ISCJS promove debate sobre Código Penal e do Código do Processo Penal

Cidade da Praia, 11 Mai (Inforpress) – O Instituto Superior de Ciências Jurídicas e Sociais promoveu hoje na Praia uma conferência de lançamento e de debate sobre o Código Penal e o Código do Processo Penal na revisão de 2021.

Em declarações à imprensa, a juíza Desembargadora do Tribunal da Relação de Sotavento, Zaida Lima, explicou que decidiu trazer o tema “A mediatização da justiça”, ou seja o papel que os média têm na imagem que a justiça tem perante a sociedade porque é uma temática actual e transversal a nível do ordenamento jurídico e de vários outros.

Segundo esta responsável, não houve alterações que incidissem sobre o Código Penal como o Código de Processo Penal.

“Eu acho que esteve na óptica do legislador a adoção de medidas que aumentassem a eficácia da justiça e de certo modo que melhorasse a percepção da justiça perante os cidadãos”, apontou a juíza, adiantando que enquanto operador da justiça essa percepção continua a não ser aquela que todos aprovassem.

No seu entender, perante alterações legislativas, o aumento de investimento nos recursos humanos, com mudança de mentalidade dos operadores judiciários, a percepção da justiça continua na mesma.

Na ocasião reconheceu que os crimes sexuais contra menores são os que mais apoquentam a sociedade cabo-verdiana e continua muito presente, apesar dos vários investimentos feitos e de todas as informações.

“Eu não defendo que com o aumento da moldura se vá combater a criminalidade, porque efectivamente quem tem apetência para estes tipos de crimes não é tendo uma moldura até 10 ou 12 anos de prisão que irá deixar de cometer o crime”, acrescentou a juíza que defendeu que é preciso trabalhar medidas a montante.

Para a responsável é preciso trabalhar nos bairros, nas comunidades com os jovens e os indivíduos que têm apetência para crimes sexuais apostando na prevenção, e caso não funcionar “aí sim chamar os tribunais”.

“Neste caso o papel dos tribunais é decisivo, não devemos ter complacência com este tipo de crimes”, referiu.

A conferência contou também com a intervenção do Procurador da República do Círculo de Sotavento, Patrício Varela, que falou sobre “O regime jurídico-penal do confisco dos bens ilícitos em Cabo Verde – situação actual e perspectiva futura”.

Segundo disse, a revisão do código penal em 2021 trouxe um conjunto de ganhos relativamente ao confisco que é um instrumento jurídico importante para a perda a favor do Estado dos objetos, produtos e vantagens resultantes da prática do crime.

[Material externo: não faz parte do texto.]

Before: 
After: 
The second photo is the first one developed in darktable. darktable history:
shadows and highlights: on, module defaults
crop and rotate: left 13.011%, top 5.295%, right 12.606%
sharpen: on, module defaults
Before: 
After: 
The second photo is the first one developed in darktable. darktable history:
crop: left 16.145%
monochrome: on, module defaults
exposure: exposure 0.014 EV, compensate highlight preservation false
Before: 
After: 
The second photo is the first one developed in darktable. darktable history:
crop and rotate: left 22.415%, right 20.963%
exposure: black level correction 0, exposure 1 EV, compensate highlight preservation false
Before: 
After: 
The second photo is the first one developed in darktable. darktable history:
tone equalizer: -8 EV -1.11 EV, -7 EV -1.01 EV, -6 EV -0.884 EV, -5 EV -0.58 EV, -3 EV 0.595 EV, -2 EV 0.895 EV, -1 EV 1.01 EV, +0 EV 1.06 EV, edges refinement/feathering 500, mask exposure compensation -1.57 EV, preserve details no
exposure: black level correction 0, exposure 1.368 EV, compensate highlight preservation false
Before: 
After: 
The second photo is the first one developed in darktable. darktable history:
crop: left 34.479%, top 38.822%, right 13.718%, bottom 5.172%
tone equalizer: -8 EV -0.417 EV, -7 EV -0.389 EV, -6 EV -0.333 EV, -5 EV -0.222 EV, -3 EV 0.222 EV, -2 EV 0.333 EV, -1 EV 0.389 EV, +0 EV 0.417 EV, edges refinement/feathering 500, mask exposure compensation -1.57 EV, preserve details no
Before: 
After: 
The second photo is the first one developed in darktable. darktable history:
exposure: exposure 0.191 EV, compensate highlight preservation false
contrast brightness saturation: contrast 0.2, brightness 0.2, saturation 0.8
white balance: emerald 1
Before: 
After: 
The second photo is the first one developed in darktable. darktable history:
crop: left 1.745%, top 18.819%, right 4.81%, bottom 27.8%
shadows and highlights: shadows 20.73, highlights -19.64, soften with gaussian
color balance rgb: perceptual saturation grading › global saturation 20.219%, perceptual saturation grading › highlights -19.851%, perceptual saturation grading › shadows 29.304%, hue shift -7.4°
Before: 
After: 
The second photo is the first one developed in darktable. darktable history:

“Em Cabo Verde tem-se privilegiado a punição dos agentes quando praticam o crime, isto é aplicação de sanções penais, mas eu acho que é importante dar atenção aos aspectos patrimoniais dos crimes, uma vez que a maior parte dos crimes é praticada tendo como finalidade o proveito ilícito do lucro”, apontou.

Por essa razão, propôs a adopção de mecanismo que restabeleçam a situação patrimonial do visado do arguido antes da prática do crime, isto é, combater os lucros que depois são aplicados para a novas práticas ilícitas para distorcer o mercado e que põem em causa as bases do estado de direito.

 

Entretanto lembrou que o mecanismo já existe e que a revisão só veio aperfeiçoar este instrumento.